Par Prak Nee

La crise politique que connaît le pays actuellement n’est pas seulement une cassure du gouvernement, mais aussi une cassure d’un partenaire, en l’occurrence le Mouvement militant mauricien(MMM). Cela, sur fond de divergences entre ses députés, dont une majorité (15) est pour le maintien du parti au gouvernement et une minorité (3) qui est pour la démission du gouvernement.
C’est une situation inédite pour le MMM, qui a survécu à toutes les scissions en son sein dans le passé pour rebondir comme une force politique et électorale. Trois fois auparavant, le MMM comme parti a quitté le gouvernement tout en perdant certains députés au profit de l’autre camp : en 1983 des députés dissidents fondent le Mouvement socialiste militant (MSM) autour de SAJ comme Premier ministre, en 1993, des députés dissidents fondent le Renouveau militant mauricien (RMM) pour s’allier au MSM dans le gouvernement, et en 1996, quand le MMM quitte le gouvernement mené par le Parti travailliste en y laissant des transfuges.
Cette fois-ci, le MMM traverse une crise plus grave qui potentiellement menace son existence et remet en question son caractère de force incontournable sur l’échiquier politique. En attendant une assemblée des délégués pour rejeter ou ratifier la décision du comité central (CC) de maintenir le parti au gouvernement, l’avenir du parti dépendra du camp qui héritera de son nom, de son emblème (cœur) et de sa couleur (mauve).
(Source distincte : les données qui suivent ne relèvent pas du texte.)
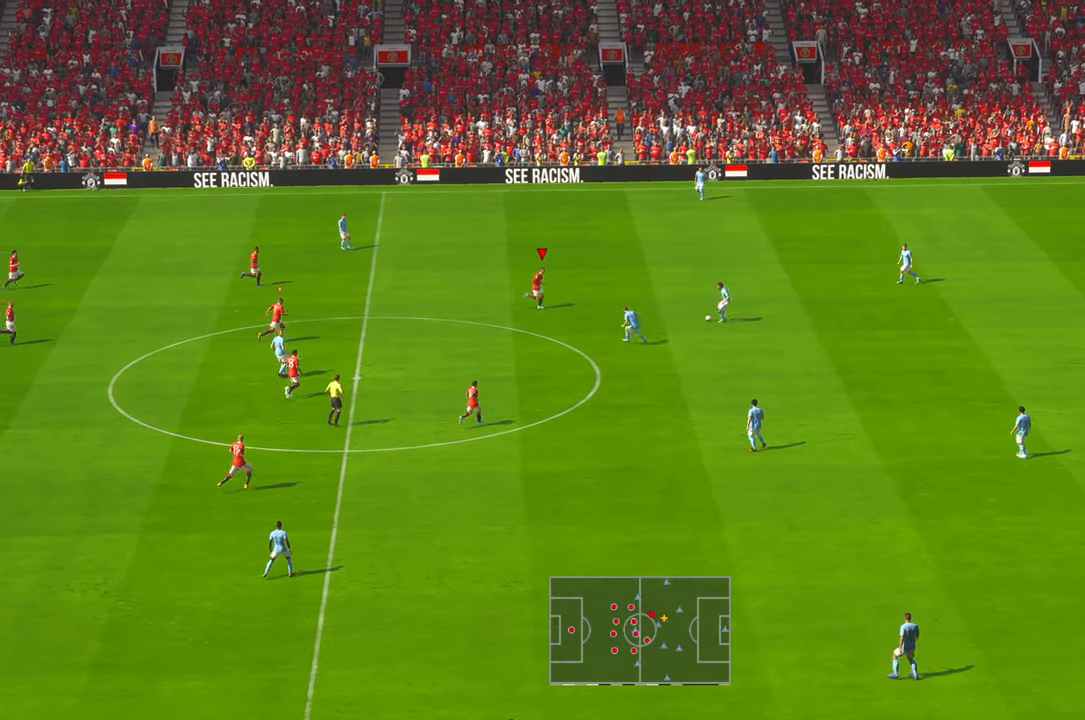
{"buttons": [], "left_stick": "center", "right_stick": "center", "events": [[200, "left_stick", "down"], [350, "left_stick", "center"]]}
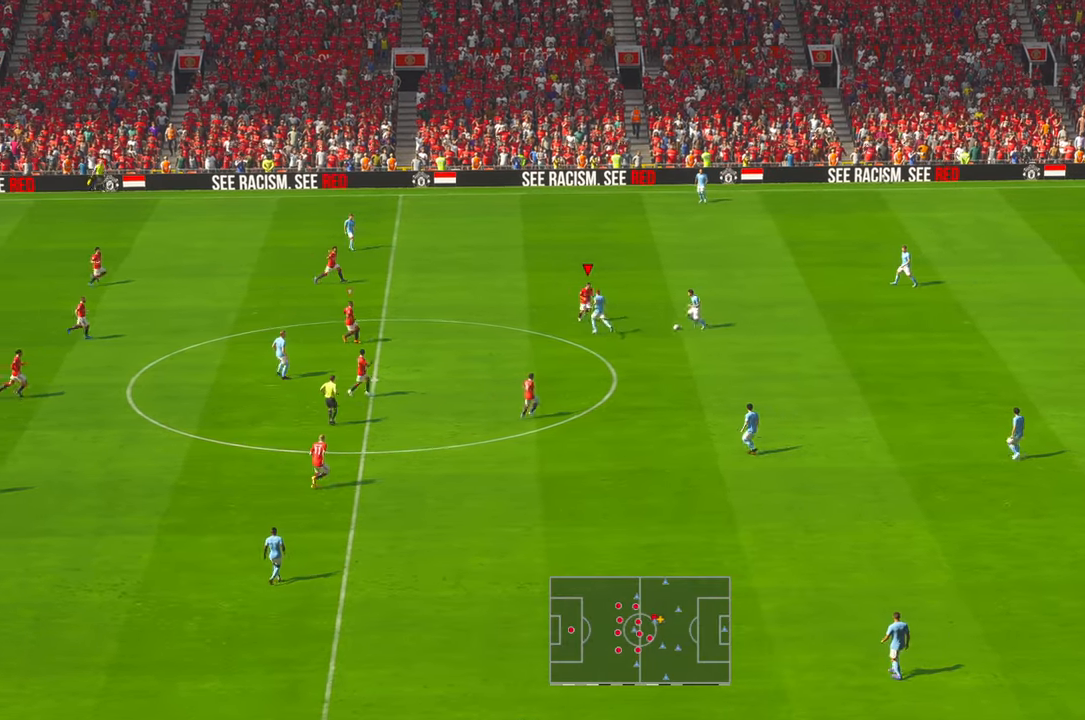
{"buttons": [], "left_stick": "down", "right_stick": "center", "events": [[283, "left_stick", "down"], [400, "B", "down"], [450, "B", "up"]]}
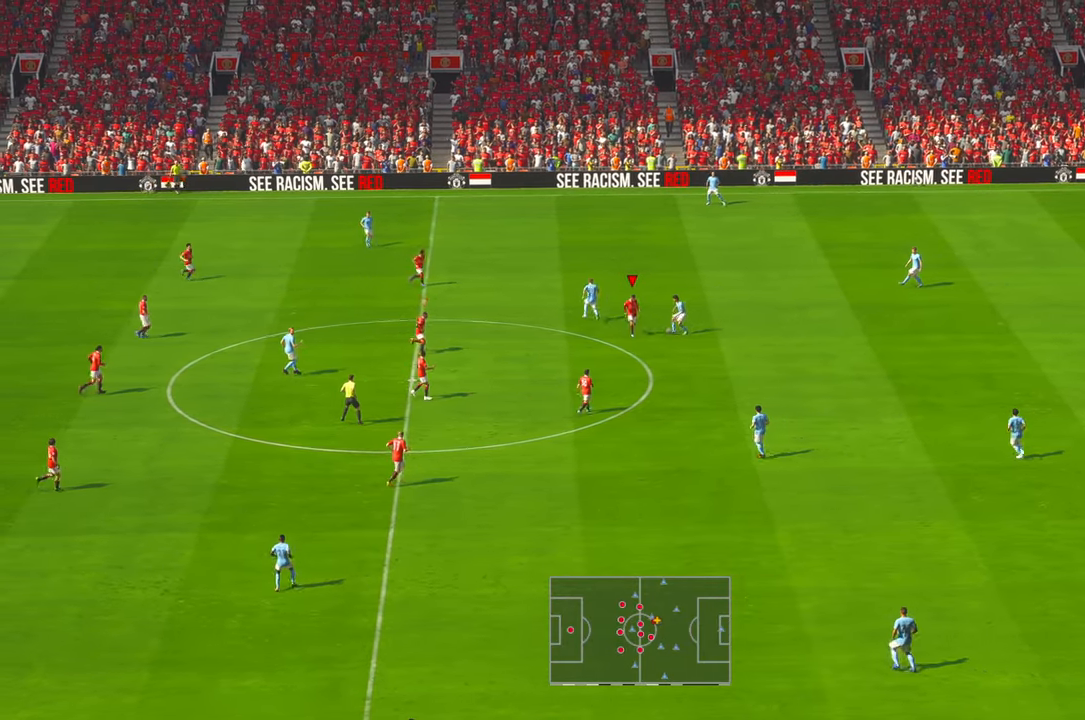
{"buttons": [], "left_stick": "right", "right_stick": "center", "events": [[66, "right_stick", "up"], [133, "right_stick", "center"], [166, "left_stick", "down-right"], [416, "left_stick", "right"]]}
Si l’assemblée des délégués prévue pour le 11 avril ratifie la décision du CC, la minorité des trois n’aura d’autre choix que de former son propre parti dans l’opposition. Si l’assemblée rejette la décision du CC, la majorité des quinze devra créer son propre parti pour rester au gouvernement.
Opposition crédible
Dans la première hypothèse, un nouveau parti d’opposition autour de Bérenger devra chercher une entente avec des forces extra-parlementaires afin de remonter la pente et créer une alternative viable au présent gouvernement autour d’un projet de société. Dans la seconde hypothèse, le MMM continuera comme parti d’opposition mais les dissidents disparaîtront après leur passage au gouvernement, à l’instar du RMM de 1993-95. Dans l’une ou l’autre hypothèse, la minorité des trois aura du pain sur la planche pour lancer ou relancer leur parti afin de s’imposer comme une opposition crédible. Leur avenir politique dépendra de leur capacité à montrer leur différence avec le gouvernement du jour sur les grands enjeux de société.
À ce jour, les divergences entre Bérenger et Ramgoolam portent davantage sur la méthode de gouvernance que sur le système socio-économique en place. La dénonciation des cas de corruption dans les institutions procède sans doute d’une volonté de moraliser les mœurs des affaires à Maurice. Or, la corruption est le symptôme d’un mal plus profond, celui d’un système néo-libéral qui, sous des régimes successifs, a traité les dessous de table comme une dépense nécessaire pour les sociétés en vue de s’assurer des permis d’exploitation. Le financement politique occulte des partis y contribue sa part.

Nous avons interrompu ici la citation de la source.